At seventeen my mother called me to ask what I had found out. I froze and stared at the screen. Unable to pick up and answer. Unable to tell her what I had just learned. Hyper aware, that as long as I did not pick up, I gave my mother a few more seconds of life as it was supposed to be. Life as it had always been.
At seventeen I was brought into a police station as a witness to share everything I knew to help them investigate and solve a murder case. Wait, did my cousin really die? I hadn't seen her. Are you sure it’s her? I really think you’re mistaken. It could not be her. This can not happen for real. I’ve seen this happen on the news to other people. I am me. Not other people.
At seventeen I saw the aftermath of femicide before we started to name it femicide.
At seventeen I went to every court sitting to see firsthand how justice is done. It was not enough. It could never be enough.
At seventeen I saw what a grieving mother looks like.
At seventeen I grew a crippling fear that at any given moment everyone I loved could die.
At seventeen I was afraid to pick up the phone when it rang because I thought the voice on the other end of the line would tell me someone died.

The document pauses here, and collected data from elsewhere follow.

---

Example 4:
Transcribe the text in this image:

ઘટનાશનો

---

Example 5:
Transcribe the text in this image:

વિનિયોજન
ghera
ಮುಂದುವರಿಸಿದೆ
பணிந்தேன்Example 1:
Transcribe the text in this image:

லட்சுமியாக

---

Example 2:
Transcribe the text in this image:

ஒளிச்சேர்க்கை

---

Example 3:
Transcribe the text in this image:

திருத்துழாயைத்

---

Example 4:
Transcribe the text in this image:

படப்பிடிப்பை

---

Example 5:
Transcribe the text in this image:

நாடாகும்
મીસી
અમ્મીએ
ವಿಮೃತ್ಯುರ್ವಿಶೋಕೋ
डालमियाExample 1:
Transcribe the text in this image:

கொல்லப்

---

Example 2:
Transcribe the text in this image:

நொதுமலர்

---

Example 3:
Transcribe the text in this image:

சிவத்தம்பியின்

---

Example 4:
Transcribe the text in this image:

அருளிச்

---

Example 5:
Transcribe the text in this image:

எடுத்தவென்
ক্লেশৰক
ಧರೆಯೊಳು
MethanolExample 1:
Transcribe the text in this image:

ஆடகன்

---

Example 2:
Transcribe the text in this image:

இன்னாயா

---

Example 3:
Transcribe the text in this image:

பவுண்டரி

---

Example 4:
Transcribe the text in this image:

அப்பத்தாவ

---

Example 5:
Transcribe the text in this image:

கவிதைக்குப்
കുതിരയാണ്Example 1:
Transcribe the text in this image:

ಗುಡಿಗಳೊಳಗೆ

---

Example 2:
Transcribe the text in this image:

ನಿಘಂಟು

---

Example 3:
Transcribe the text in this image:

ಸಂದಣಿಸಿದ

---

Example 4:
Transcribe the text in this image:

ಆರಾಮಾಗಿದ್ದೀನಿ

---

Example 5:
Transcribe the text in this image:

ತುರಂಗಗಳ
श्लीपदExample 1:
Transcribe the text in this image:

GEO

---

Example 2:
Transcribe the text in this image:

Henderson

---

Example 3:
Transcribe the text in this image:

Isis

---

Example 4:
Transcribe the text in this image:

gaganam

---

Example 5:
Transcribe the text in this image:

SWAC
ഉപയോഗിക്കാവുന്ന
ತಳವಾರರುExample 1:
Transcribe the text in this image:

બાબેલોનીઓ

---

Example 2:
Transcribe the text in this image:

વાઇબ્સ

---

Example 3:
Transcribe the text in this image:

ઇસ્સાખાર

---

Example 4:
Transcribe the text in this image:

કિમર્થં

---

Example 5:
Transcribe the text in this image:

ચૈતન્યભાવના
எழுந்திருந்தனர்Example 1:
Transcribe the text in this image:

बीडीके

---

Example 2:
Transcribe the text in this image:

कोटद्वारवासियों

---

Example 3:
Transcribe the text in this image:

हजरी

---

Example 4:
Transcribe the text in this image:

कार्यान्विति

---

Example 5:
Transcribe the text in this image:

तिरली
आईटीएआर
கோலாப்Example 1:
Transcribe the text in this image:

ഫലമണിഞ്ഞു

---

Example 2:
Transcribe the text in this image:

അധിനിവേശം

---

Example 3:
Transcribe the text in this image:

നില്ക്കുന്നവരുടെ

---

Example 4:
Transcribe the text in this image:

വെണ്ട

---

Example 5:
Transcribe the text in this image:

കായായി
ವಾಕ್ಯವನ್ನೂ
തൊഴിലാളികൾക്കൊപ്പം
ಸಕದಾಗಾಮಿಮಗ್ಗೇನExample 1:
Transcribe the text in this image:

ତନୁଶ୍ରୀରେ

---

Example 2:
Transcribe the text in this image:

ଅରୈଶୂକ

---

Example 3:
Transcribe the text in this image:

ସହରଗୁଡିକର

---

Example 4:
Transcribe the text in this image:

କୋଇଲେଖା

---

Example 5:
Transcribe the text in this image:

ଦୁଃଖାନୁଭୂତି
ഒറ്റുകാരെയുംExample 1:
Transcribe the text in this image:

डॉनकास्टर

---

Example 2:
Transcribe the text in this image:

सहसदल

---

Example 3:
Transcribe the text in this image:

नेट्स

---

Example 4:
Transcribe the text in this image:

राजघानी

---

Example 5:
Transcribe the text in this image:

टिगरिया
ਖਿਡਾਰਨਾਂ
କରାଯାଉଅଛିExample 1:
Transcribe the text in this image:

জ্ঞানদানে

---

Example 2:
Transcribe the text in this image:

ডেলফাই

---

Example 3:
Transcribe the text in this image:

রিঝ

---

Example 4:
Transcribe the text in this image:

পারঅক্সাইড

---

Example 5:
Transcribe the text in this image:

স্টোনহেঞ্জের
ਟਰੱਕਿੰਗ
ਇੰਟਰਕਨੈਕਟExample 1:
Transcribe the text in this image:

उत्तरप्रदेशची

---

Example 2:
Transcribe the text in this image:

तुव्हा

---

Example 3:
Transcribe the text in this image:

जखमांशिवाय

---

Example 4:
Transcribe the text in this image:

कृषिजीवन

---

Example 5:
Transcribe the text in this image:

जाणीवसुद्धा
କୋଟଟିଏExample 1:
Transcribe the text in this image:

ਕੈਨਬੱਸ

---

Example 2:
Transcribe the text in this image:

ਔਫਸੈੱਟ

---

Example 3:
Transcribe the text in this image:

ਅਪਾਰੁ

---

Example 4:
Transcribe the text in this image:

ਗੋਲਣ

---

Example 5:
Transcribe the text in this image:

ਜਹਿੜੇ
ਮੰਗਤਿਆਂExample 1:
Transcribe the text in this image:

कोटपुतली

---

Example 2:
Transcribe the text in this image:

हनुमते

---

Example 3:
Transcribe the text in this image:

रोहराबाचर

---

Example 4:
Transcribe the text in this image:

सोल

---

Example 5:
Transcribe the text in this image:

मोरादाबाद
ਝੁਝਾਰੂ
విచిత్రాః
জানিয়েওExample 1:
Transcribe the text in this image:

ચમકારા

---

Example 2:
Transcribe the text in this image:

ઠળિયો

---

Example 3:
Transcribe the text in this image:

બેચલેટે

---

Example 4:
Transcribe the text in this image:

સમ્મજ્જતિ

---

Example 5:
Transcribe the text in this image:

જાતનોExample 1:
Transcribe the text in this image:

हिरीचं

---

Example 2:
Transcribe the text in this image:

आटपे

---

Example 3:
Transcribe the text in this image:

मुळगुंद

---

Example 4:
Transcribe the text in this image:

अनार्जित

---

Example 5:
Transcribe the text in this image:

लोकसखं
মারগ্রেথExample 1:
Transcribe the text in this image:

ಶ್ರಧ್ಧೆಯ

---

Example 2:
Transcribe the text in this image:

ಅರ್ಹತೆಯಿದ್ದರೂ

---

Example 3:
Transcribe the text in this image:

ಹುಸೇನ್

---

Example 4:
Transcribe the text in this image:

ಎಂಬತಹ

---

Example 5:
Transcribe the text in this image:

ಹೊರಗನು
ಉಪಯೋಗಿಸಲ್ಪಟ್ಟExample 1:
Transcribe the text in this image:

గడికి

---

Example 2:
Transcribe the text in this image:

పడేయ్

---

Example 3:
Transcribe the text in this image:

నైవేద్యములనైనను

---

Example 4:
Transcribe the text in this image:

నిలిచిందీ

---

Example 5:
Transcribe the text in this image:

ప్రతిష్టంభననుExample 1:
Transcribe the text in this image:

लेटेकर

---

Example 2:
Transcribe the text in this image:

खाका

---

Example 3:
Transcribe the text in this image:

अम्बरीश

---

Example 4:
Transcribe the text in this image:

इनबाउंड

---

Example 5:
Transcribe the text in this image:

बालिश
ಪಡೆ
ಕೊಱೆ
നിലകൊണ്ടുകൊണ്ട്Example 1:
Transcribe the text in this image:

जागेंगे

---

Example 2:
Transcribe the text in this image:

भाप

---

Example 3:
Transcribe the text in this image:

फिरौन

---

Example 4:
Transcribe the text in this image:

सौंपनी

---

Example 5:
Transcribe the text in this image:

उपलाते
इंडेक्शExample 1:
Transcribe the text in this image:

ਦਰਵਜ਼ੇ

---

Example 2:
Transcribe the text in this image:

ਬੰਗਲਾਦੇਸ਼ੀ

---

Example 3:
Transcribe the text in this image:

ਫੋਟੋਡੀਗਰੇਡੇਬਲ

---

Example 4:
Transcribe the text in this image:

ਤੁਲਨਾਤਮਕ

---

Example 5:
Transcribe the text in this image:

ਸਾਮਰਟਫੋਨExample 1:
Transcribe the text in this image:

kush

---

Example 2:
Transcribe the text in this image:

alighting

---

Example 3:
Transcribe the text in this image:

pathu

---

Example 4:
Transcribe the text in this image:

At seventeen I got a tattoo to carve her bodily existence into mine.
At seventeen I regretted never telling her how much I loved her, and how much she’d always meant to me. She will never know.
At seventeen I learned the danger of taking the people in your life for granted.
At seventeen I decided I’d rather be sentimental or too much in judgmental eyes than to keep my love or admiration silent.
At seventeen I started taking pictures of people I care about. I’m a horrible photographer, but that is never the point. Keepsakes are. The few we have of her are everything.
At seventeen I learned you don’t get what you give. You get what you get. She was kind, gentle and loved. None of it protected her.
At seventeen I learned how incredibly evil, unjust and unfair life is.
At seventeen a real life devil punched a hole in my gut. Others heard its creation when I howled at her wake.
At seventeen life as I knew it changed forever.
At seventeen I had a cousin who was nineteen.
She was nineteen.
At only nineteen years old she was everything a person is before they become a memory.